= Crescent School, Rugby =

School in Rugby, Warwickshire, England

Crescent School is a Private preparatory coeducational day School for pupils aged 3 – 11. It is in the Bilton area of Rugby, Warwickshire, England. It was informally started in 1946, and founded in 1948 as a school for the children of Rugby School masters. It was housed in Rugby School buildings. Having opened its doors to children living in Rugby and the surrounding district, it outgrew its premises and, in 1988, purchased a purpose-built school in Bilton, a residential suburb approximately 2 miles south of Rugby town centre.

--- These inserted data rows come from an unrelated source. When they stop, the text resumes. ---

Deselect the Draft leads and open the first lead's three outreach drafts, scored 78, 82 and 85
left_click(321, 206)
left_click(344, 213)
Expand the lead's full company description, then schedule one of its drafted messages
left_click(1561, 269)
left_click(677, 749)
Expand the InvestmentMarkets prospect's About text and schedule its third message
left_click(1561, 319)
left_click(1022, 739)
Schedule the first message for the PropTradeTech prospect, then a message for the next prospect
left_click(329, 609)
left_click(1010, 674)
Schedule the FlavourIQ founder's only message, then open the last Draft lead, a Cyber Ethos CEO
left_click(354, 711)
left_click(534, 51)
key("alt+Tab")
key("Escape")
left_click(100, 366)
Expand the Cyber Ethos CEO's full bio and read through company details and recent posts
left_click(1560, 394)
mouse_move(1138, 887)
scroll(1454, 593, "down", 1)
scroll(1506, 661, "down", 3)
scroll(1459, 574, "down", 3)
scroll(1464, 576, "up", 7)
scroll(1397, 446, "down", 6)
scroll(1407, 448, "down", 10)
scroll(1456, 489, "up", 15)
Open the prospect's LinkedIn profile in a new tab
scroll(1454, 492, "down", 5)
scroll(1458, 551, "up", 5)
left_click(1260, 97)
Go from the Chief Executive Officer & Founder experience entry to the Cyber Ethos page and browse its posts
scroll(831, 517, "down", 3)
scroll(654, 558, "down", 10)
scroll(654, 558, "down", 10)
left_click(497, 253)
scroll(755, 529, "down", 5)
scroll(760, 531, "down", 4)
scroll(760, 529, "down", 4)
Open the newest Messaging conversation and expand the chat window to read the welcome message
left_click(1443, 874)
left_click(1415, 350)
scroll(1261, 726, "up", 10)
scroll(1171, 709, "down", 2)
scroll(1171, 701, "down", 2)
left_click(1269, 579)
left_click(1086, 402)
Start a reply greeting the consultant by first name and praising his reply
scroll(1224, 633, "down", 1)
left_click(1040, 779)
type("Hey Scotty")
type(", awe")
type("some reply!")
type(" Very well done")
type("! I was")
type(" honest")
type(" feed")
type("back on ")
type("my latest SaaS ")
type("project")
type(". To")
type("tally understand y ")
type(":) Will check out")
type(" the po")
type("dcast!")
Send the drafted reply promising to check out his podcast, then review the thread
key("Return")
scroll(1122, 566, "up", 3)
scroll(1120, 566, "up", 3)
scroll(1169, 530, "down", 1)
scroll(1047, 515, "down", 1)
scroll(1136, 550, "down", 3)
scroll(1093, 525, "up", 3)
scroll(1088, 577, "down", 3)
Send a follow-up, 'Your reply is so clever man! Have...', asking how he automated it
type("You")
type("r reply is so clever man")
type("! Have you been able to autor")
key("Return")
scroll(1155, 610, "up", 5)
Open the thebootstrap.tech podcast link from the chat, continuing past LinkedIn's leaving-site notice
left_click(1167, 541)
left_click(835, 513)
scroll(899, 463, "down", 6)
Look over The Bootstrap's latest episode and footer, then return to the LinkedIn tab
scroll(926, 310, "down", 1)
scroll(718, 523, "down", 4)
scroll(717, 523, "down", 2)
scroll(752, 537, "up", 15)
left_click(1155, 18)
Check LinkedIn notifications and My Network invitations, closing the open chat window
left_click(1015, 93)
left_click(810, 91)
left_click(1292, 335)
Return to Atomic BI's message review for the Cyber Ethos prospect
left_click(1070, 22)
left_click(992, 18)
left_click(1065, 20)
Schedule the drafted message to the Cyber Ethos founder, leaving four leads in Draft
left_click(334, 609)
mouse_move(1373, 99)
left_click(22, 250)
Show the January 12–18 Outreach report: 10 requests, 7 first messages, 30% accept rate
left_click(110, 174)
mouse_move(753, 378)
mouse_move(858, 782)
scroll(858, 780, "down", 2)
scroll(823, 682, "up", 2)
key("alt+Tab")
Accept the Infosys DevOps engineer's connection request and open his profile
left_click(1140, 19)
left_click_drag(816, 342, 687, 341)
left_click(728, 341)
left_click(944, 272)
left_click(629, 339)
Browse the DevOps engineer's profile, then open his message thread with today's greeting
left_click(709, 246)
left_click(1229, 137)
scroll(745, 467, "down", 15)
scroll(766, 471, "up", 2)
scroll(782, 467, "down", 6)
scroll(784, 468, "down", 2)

There are 167 pupils, including children aged 3–4 in the Pathfinders nursery school. Since 2017, the school has been a part of the Princethorpe Foundation, alongside secondary school Princethorpe College, primary school Crackley Hall and nursery Little Crackers. The headmaster is Joe Thackway. The school is a member of Independent Association of Preparatory Schools and the school is a member of the Independent Schools Council, having undergone Independent Schools Inspectorate and Ofsted inspections.

In 2025 the school was given an eco-school award following projects undertaken by the pupils. The school has been supporting a twin school in Bwengu in northern Malawi since 2007 which is the site of a new solar farm.